# What to do:
Copy out word for word the lines of the material from the line with "Die Schulsozialarbeit ist" to the line with "Schulsozialarbeiter:innen haben die", both included.

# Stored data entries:
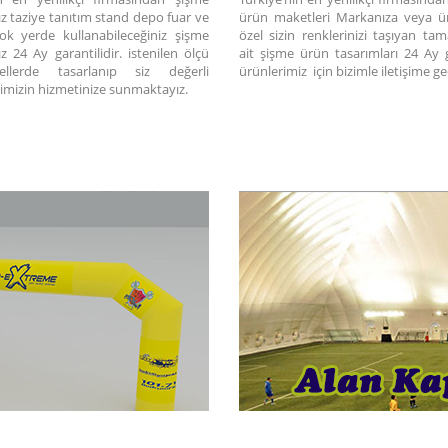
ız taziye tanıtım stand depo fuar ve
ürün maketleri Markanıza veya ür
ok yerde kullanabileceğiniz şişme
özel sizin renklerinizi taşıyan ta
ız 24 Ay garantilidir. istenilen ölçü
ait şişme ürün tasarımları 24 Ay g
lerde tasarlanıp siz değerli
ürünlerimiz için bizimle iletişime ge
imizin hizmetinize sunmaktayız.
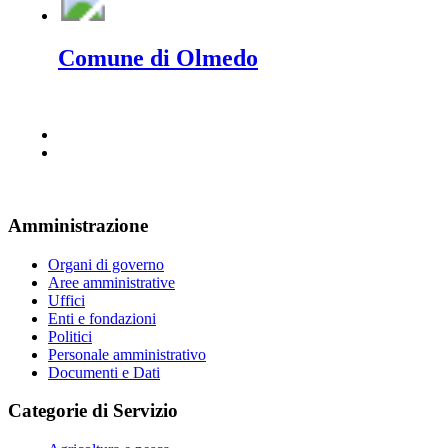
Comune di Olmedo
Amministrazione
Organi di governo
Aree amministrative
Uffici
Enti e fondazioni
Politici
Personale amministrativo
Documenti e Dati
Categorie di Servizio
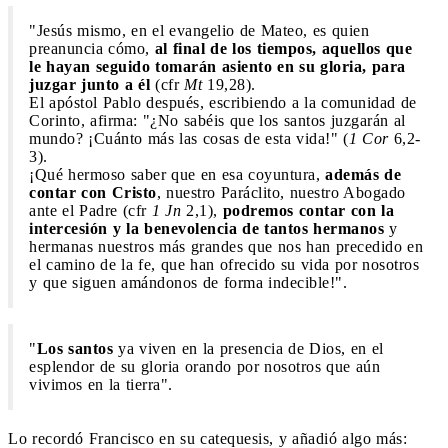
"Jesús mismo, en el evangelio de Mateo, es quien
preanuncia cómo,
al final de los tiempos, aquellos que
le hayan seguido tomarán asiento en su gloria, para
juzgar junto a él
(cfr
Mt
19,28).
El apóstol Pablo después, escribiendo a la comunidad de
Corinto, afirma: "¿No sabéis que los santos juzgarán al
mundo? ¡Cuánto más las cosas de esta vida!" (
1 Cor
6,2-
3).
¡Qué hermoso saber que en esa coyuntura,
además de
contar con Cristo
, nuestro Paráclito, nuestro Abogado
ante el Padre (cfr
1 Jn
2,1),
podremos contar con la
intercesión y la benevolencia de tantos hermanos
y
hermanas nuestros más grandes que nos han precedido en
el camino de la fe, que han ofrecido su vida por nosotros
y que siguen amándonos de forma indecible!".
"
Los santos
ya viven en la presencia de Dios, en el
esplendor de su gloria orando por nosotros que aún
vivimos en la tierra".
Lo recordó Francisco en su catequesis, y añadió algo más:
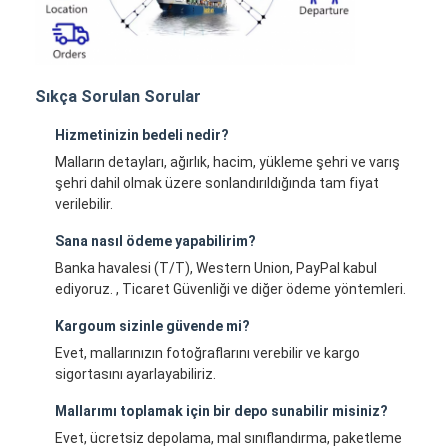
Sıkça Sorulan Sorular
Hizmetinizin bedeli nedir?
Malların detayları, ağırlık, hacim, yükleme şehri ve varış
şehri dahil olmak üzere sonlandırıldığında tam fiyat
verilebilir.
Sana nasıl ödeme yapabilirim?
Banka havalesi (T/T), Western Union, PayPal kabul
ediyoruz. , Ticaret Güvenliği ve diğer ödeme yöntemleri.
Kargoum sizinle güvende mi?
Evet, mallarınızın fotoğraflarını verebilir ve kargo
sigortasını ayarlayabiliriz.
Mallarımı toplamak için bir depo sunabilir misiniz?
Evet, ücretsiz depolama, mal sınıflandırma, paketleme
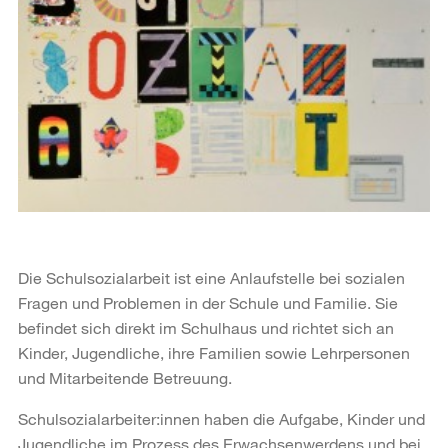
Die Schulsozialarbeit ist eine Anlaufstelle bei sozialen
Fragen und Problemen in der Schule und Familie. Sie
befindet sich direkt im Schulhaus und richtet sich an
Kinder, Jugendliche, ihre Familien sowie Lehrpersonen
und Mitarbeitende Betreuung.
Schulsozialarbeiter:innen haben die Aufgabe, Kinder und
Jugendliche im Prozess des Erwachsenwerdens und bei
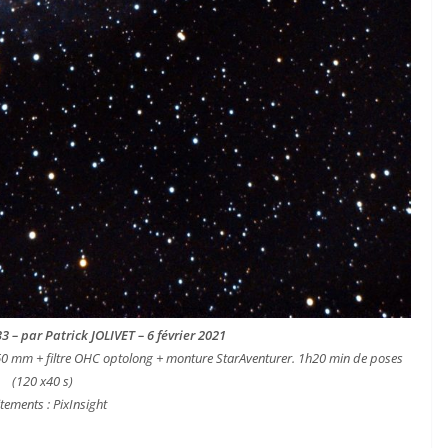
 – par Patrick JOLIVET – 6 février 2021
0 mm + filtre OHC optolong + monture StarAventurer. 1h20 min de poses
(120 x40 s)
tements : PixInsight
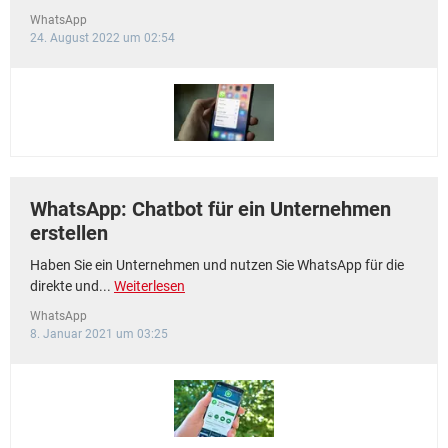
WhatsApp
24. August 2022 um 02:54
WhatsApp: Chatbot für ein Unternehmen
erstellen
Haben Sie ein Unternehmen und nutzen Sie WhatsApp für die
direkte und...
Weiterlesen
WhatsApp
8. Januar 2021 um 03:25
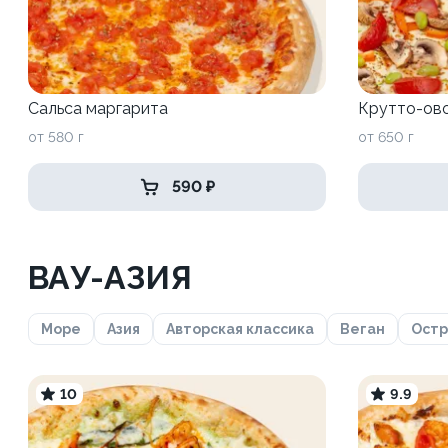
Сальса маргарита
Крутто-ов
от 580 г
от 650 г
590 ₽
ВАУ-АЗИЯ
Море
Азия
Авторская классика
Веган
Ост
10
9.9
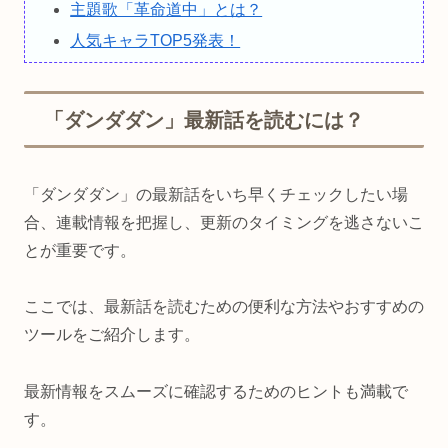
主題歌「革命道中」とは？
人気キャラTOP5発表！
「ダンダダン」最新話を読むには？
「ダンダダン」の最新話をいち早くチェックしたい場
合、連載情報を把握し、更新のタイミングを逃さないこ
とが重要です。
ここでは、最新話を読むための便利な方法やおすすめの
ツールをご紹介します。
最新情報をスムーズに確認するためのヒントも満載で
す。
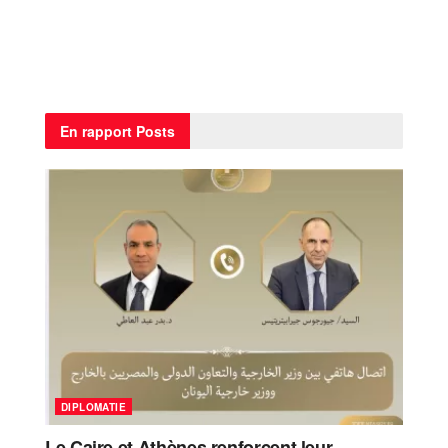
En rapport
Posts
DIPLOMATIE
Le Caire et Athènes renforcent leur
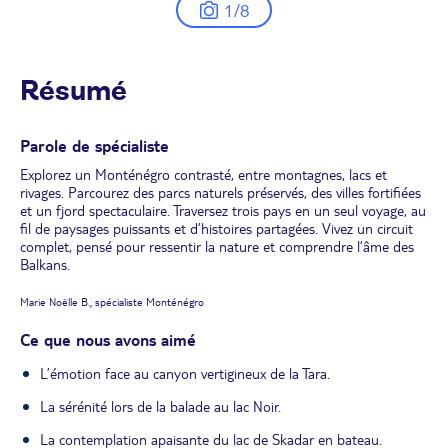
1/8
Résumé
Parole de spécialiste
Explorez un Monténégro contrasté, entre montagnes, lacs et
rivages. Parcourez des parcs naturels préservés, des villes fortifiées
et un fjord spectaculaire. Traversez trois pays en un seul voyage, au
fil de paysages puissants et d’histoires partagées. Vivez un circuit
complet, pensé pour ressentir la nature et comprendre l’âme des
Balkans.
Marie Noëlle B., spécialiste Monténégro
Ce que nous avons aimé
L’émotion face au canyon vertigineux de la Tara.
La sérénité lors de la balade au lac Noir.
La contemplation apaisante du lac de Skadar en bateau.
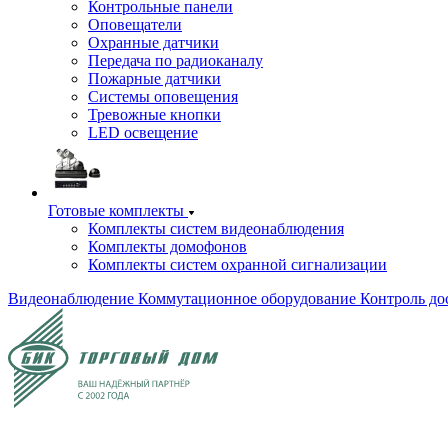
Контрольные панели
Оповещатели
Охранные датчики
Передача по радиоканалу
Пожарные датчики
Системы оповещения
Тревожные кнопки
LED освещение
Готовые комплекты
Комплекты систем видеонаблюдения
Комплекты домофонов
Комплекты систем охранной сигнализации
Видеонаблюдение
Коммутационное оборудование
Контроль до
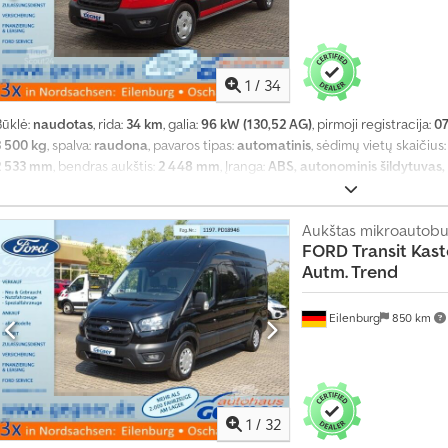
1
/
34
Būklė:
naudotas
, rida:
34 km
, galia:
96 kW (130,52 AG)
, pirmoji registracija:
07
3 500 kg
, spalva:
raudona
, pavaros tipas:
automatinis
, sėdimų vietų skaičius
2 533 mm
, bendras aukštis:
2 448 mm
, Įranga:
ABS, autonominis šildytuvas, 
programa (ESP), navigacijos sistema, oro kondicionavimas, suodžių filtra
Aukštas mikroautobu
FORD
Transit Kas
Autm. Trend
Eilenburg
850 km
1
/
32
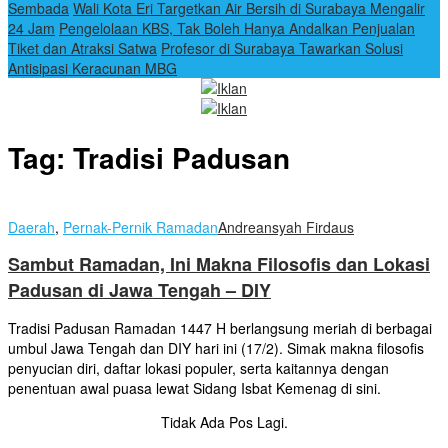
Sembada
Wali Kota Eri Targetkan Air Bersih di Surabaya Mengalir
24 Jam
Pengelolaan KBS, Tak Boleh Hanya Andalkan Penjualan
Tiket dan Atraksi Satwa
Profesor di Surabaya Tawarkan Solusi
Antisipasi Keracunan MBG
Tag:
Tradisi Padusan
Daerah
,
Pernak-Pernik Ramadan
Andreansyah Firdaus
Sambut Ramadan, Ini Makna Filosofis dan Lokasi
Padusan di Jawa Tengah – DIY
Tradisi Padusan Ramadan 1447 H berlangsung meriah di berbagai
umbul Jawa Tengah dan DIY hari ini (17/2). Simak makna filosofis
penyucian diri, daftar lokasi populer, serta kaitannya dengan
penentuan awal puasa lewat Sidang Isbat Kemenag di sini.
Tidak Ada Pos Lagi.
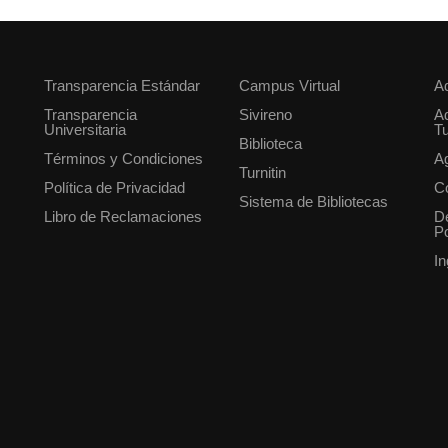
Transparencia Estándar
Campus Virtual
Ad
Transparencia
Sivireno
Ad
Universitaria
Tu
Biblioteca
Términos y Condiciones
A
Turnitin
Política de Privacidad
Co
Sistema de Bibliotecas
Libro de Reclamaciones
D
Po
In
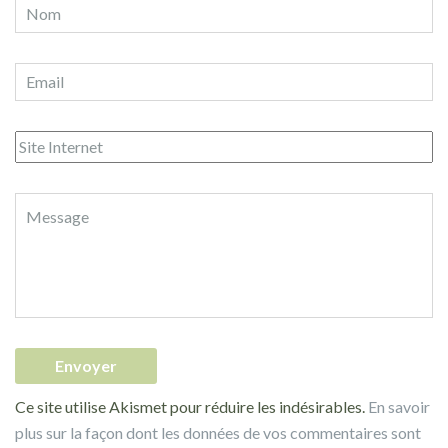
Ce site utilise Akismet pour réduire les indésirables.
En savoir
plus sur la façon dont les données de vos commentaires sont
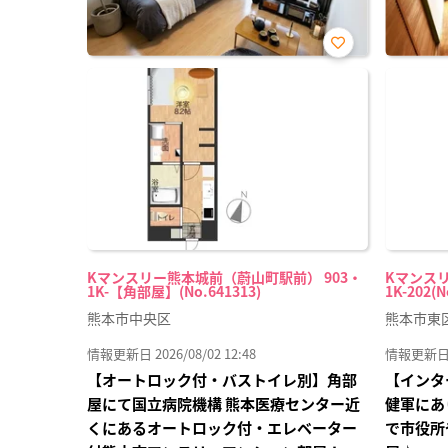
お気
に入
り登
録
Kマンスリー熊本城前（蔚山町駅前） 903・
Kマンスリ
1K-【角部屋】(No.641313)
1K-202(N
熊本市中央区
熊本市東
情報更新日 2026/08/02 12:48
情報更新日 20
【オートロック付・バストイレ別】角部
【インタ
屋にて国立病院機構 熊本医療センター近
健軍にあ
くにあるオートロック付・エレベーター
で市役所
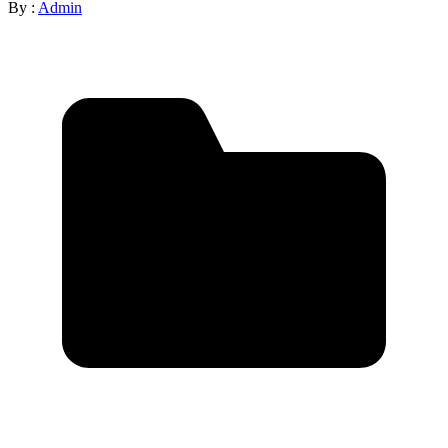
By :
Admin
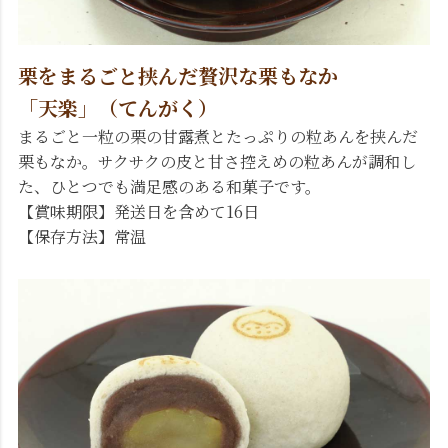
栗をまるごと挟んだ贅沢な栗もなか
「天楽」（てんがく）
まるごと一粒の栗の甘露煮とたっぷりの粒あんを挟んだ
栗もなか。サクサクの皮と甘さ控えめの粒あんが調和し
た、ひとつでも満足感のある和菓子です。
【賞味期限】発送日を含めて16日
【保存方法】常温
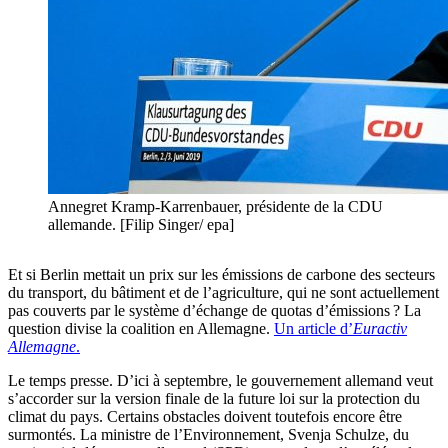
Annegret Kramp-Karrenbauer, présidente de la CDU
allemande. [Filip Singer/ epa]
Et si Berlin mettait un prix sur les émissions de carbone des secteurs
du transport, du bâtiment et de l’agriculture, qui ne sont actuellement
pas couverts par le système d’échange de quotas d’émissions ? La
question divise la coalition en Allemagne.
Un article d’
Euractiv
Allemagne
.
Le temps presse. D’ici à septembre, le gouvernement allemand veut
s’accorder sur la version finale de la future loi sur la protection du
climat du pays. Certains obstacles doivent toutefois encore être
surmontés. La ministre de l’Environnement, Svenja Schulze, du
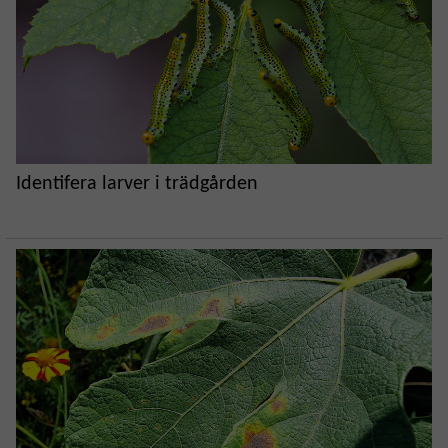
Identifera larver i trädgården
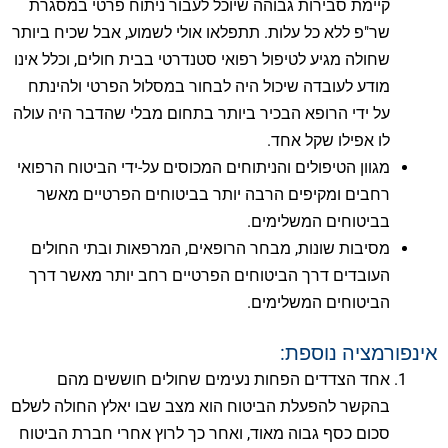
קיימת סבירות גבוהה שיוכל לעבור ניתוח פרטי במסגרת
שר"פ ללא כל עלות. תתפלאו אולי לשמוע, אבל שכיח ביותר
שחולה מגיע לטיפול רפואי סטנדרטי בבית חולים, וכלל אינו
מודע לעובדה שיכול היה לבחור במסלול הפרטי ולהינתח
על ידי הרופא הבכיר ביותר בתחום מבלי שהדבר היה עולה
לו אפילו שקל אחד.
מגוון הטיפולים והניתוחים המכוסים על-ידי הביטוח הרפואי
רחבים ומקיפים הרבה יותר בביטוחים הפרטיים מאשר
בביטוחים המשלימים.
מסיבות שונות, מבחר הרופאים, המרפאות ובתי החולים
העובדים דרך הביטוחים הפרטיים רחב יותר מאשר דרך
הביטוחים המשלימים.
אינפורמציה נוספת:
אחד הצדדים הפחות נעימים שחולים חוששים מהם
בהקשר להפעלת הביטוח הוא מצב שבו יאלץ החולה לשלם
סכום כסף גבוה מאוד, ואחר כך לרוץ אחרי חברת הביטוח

# Completed task:
Die Schulsozialarbeit ist eine Anlaufstelle bei sozialen
Fragen und Problemen in der Schule und Familie. Sie
befindet sich direkt im Schulhaus und richtet sich an
Kinder, Jugendliche, ihre Familien sowie Lehrpersonen
und Mitarbeitende Betreuung.
Schulsozialarbeiter:innen haben die Aufgabe, Kinder und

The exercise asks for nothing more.